→ **Request**: Your reply should be one number: how many lines of the records below contain the string "SPSI".

Collection entries

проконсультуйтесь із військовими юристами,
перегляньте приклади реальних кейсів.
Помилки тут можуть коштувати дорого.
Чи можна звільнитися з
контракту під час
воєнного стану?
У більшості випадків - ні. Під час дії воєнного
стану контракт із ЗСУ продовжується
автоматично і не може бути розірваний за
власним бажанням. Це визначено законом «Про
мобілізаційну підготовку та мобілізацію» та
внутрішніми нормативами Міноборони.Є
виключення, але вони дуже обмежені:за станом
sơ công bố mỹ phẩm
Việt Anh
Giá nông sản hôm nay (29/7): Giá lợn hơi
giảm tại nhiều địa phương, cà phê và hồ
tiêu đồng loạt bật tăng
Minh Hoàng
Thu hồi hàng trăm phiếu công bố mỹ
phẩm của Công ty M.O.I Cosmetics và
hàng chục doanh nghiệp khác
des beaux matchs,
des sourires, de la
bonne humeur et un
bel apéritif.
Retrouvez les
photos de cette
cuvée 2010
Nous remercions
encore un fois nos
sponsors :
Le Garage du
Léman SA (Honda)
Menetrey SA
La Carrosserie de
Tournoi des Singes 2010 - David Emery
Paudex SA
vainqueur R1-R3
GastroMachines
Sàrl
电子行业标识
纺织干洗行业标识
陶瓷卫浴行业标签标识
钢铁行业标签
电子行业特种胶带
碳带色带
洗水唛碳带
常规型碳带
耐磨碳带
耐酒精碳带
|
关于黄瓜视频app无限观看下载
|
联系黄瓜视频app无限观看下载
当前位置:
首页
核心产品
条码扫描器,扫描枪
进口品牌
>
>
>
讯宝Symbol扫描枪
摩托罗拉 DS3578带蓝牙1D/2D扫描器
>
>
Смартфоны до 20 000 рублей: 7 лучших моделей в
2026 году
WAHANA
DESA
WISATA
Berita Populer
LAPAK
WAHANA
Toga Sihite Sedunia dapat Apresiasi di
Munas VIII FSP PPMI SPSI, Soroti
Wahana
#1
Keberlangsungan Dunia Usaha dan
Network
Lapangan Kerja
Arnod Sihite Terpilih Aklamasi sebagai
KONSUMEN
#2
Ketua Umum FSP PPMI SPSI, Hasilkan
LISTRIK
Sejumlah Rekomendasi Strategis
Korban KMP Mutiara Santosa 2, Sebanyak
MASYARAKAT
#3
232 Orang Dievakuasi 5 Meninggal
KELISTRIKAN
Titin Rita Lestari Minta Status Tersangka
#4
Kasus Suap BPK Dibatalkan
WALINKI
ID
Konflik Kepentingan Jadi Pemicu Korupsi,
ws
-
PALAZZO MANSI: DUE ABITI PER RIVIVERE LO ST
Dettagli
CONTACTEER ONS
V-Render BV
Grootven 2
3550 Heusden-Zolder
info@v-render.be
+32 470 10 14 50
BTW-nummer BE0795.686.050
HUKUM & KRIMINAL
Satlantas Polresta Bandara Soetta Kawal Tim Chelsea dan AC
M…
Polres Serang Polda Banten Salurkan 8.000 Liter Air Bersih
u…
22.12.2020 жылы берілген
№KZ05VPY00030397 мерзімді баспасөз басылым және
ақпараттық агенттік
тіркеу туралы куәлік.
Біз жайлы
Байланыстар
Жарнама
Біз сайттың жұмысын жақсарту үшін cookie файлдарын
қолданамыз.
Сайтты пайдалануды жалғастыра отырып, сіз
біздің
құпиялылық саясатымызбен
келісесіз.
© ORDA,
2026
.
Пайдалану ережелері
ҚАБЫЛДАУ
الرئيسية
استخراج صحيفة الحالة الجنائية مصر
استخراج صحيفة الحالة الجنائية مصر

→ **Task response**: 2